Another few weeks, another new Mission Impossible movie. And boy are these things getting more and more serialized!

Fallout concerns itself with all the[1], ahem, consequences of cutting the head off the Syndicate serpent in the prior film. You see, all the employees left adrift were themselves well-trained spies, so they just kept on keeping on, and now Ethan Hunt and his team have to secure a few loose nuclear weapons.

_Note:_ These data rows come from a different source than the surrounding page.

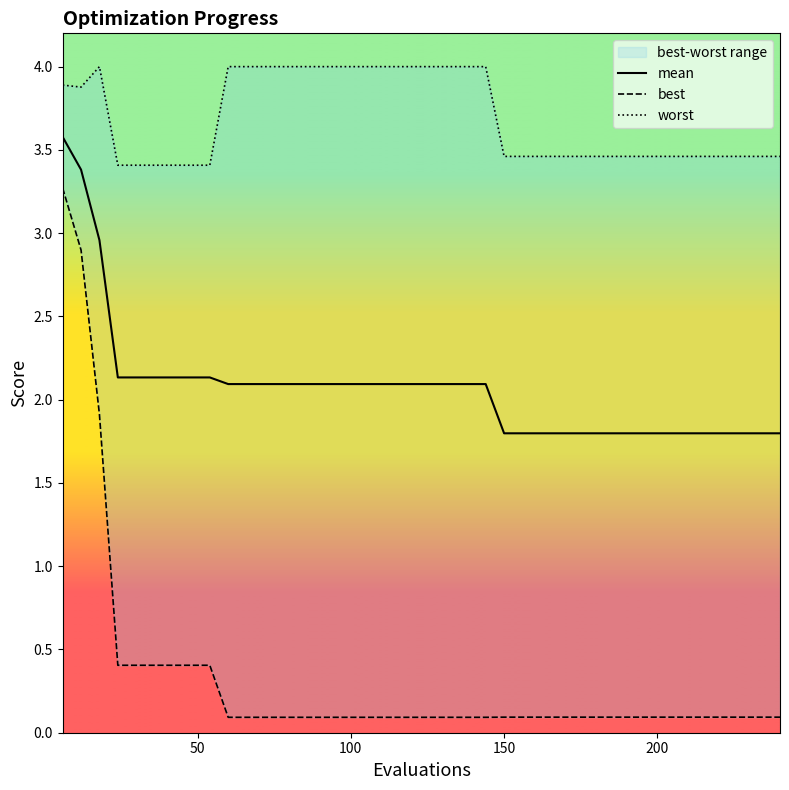

Which series has the largest total across all categories?

worst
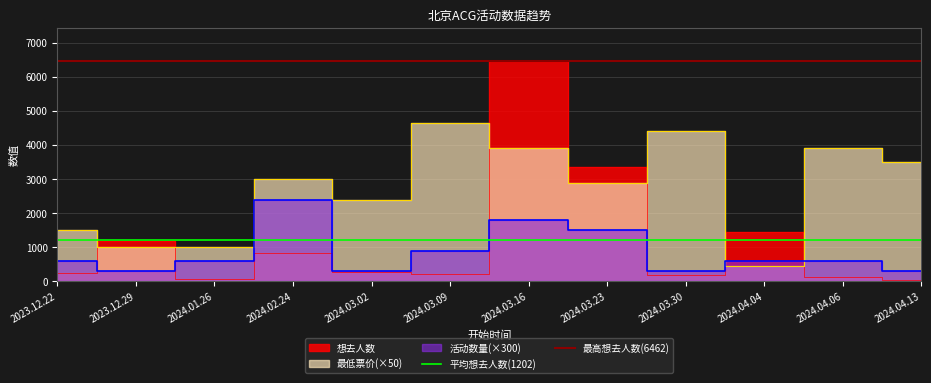

What is the lowest value of the 最高想去人数(6462) series?

6462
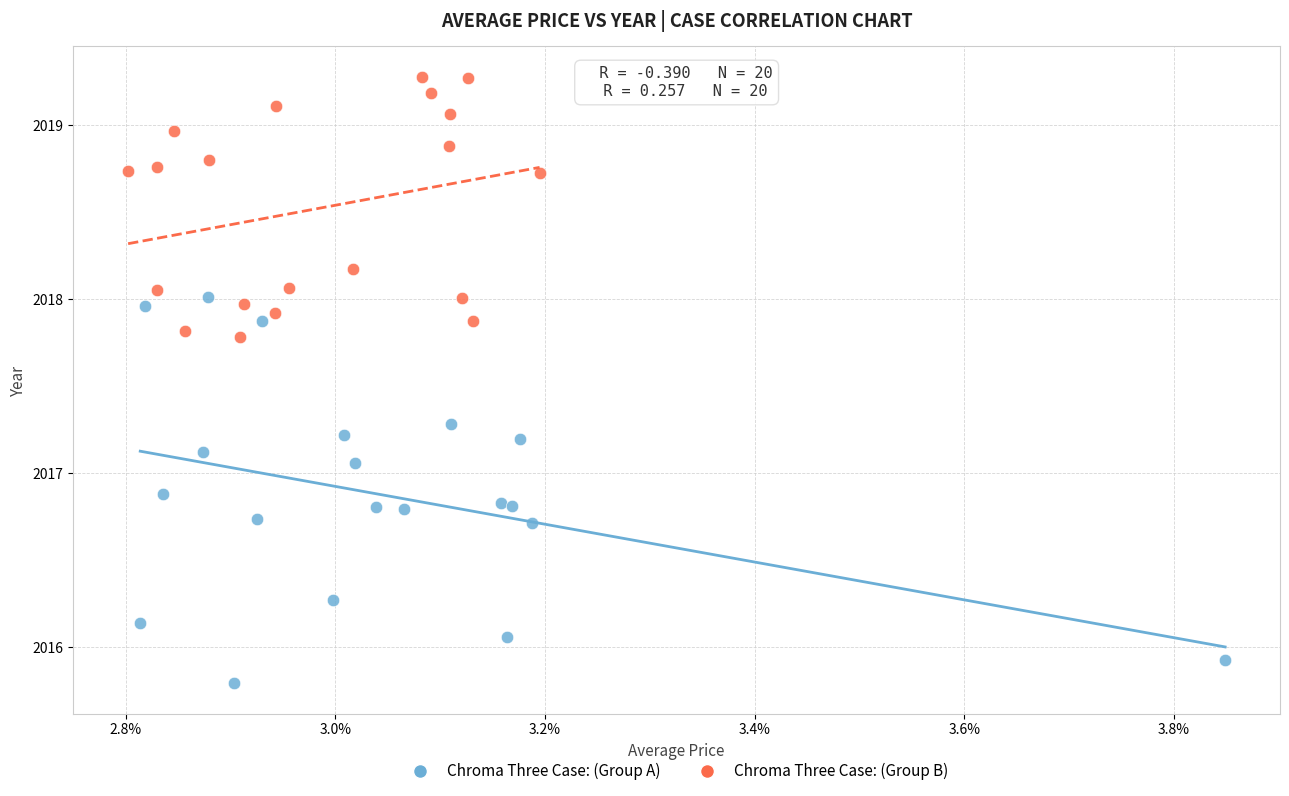

Which series reaches the minimum Y coordinate?

Chroma Three Case: (Group A)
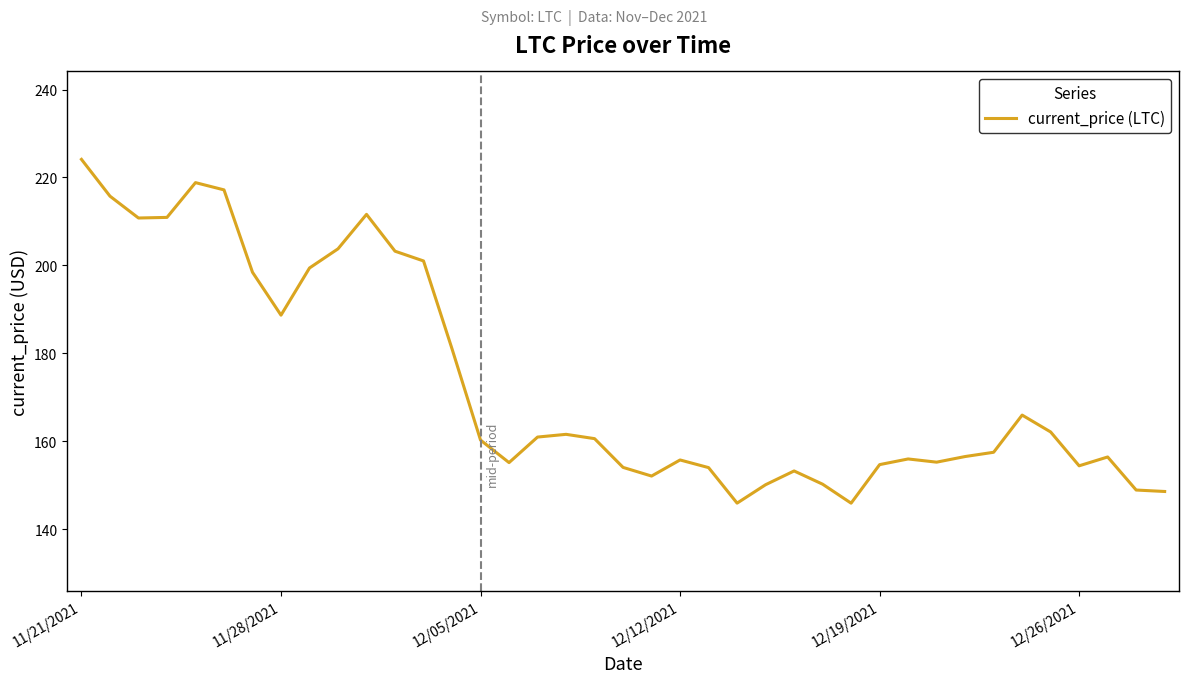

How many categories are shown in the chart?

39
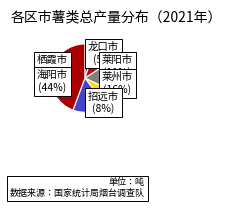

What is the largest slice in the pie chart?

海阳市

Blah blah action-cakes and chases and things, but here’s what I found most interesting about this movie after you cut past the (at this point) recycled world-in-danger plots and revenge plots and double crosses and explosions and all: Tom Cruise isn’t smirking his way through each threat anymore. I’m not sure if it’s that he’s older, or that Ethan is older[2], or that the writers want me to buy that there’s more on the line than there used to be, despite prior plots centering on a highly transmissible and extremely deadly synthetic virus and on global thermonuclear war, and Ethan not having all the answers with a snap of his fingers is the way they thought of.

Whatever it is, I liked seeing them have to work for it this time.

[1] oh hey, I just got the double entendre
[2] Yes yes, Tom = Ethan, but I really do think there’s a meaningful distinction to be drawn between the two possibilities. Tom being older is about him also having a more realistic world view and admitting that all of these things shouldn’t come so easily as they do, even in a fantasy action world. Ethan being older is about his growing awareness of his own mortality in a body that is beginning to run out of steam a little faster than it used to, as well as his growing awareness that nobody can maintain a win streak forever.